Segment Open
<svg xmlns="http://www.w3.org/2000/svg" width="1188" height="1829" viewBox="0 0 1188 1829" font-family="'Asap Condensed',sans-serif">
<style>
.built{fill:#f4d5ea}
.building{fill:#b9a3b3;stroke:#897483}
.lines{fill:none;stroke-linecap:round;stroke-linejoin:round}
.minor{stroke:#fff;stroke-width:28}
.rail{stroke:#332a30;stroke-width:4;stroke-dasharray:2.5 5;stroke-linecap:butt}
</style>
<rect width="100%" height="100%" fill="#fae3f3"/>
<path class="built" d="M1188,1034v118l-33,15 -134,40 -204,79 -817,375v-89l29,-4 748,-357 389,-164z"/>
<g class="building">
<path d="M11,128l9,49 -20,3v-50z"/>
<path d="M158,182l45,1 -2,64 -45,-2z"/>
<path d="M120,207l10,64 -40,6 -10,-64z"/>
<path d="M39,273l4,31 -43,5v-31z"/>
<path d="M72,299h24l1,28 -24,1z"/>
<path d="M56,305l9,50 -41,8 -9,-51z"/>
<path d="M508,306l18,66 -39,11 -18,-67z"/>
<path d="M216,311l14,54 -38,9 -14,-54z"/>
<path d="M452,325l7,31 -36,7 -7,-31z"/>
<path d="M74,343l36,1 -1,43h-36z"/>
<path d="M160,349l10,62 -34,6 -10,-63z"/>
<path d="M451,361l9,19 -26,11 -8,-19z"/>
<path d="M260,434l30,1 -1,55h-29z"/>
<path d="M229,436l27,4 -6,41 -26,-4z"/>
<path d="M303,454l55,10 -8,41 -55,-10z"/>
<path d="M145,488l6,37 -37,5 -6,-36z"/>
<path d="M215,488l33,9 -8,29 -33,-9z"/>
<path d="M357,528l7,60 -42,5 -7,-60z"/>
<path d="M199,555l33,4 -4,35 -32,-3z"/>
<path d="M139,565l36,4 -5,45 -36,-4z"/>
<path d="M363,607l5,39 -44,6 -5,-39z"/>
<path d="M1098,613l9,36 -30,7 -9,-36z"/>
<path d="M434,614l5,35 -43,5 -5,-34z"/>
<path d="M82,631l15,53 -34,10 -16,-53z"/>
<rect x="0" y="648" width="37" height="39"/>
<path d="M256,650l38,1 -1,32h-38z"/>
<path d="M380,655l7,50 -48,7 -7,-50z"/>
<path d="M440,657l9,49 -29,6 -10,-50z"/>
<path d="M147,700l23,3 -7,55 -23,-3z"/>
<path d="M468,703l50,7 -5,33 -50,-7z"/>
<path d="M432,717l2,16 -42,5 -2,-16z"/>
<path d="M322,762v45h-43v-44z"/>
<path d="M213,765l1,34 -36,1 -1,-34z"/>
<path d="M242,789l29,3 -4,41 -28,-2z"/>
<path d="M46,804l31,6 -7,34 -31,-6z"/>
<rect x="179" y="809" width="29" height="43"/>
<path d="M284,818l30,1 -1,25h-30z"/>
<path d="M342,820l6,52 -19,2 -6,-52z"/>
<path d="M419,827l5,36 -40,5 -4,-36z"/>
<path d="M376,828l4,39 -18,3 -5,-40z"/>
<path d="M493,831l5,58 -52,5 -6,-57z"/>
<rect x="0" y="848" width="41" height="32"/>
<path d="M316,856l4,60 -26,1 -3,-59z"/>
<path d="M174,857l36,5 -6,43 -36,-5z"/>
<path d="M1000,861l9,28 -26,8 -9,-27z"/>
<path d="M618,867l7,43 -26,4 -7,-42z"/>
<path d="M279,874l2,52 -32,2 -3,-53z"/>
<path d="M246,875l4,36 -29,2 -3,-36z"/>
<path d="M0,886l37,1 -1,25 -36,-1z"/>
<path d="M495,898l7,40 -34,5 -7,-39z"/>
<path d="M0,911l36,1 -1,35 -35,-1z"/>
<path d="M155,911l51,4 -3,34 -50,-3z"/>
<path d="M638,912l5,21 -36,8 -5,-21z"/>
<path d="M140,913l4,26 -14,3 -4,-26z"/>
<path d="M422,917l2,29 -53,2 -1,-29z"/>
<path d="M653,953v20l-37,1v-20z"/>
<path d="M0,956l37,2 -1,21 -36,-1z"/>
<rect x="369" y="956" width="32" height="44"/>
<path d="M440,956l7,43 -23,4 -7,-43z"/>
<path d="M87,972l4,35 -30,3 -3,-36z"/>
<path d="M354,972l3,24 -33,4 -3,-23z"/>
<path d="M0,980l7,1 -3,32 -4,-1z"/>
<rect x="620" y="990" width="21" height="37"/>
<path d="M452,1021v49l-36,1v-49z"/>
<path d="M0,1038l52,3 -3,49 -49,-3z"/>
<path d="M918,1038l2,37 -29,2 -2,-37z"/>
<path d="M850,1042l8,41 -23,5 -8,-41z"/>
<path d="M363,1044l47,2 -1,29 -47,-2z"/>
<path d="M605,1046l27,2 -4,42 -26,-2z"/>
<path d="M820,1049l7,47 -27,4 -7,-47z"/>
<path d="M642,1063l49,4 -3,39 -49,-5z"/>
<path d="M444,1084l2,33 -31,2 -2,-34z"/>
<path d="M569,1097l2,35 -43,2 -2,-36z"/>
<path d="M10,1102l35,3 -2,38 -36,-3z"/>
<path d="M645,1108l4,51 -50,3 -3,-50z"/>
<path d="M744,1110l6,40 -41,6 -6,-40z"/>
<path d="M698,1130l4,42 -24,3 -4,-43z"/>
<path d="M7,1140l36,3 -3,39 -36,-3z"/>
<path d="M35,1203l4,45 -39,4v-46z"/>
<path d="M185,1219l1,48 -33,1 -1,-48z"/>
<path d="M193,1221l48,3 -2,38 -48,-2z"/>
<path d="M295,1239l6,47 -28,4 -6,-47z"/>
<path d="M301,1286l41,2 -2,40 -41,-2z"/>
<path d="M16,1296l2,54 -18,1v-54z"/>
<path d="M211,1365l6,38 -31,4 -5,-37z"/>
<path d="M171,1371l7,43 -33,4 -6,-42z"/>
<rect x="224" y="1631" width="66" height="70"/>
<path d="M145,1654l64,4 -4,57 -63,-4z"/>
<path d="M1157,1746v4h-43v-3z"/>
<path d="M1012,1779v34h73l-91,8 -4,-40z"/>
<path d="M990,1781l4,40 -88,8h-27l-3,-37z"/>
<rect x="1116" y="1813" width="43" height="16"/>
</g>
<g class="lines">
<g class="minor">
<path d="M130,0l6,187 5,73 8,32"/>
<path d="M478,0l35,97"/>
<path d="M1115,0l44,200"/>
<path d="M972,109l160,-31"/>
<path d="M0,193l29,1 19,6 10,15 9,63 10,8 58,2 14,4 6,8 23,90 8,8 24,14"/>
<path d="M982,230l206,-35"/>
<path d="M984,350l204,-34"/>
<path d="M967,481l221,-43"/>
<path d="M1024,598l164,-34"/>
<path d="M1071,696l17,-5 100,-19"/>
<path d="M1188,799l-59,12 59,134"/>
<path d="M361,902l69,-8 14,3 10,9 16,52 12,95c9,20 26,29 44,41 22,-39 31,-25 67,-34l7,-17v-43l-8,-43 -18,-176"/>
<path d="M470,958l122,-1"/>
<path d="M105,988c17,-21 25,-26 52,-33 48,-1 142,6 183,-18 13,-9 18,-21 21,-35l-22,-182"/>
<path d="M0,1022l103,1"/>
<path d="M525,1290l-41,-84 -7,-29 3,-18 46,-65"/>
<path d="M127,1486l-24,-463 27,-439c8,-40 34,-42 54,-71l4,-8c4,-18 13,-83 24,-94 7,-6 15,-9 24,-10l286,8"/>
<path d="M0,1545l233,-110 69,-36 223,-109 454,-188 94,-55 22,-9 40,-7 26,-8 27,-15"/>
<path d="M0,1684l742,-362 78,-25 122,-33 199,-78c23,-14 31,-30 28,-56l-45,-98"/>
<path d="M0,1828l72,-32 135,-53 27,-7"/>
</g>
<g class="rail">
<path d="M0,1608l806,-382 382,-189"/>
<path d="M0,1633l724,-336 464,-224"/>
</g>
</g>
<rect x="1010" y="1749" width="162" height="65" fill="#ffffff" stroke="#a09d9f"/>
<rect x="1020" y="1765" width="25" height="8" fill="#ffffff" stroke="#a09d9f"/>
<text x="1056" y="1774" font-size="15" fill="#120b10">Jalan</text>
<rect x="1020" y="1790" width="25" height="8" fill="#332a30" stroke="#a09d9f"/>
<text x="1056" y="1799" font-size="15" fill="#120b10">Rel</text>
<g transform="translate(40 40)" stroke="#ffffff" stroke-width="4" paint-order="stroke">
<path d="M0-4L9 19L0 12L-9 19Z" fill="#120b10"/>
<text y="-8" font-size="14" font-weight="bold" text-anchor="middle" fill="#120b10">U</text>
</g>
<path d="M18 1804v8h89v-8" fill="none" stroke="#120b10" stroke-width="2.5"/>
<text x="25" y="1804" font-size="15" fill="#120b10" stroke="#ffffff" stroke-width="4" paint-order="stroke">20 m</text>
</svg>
Segment Closed
Work item
If the string "lines" appears in a line of the entries, report the line.

Reply
.lines{fill:none;stroke-linecap:round;stroke-linejoin:round}
<g class="lines">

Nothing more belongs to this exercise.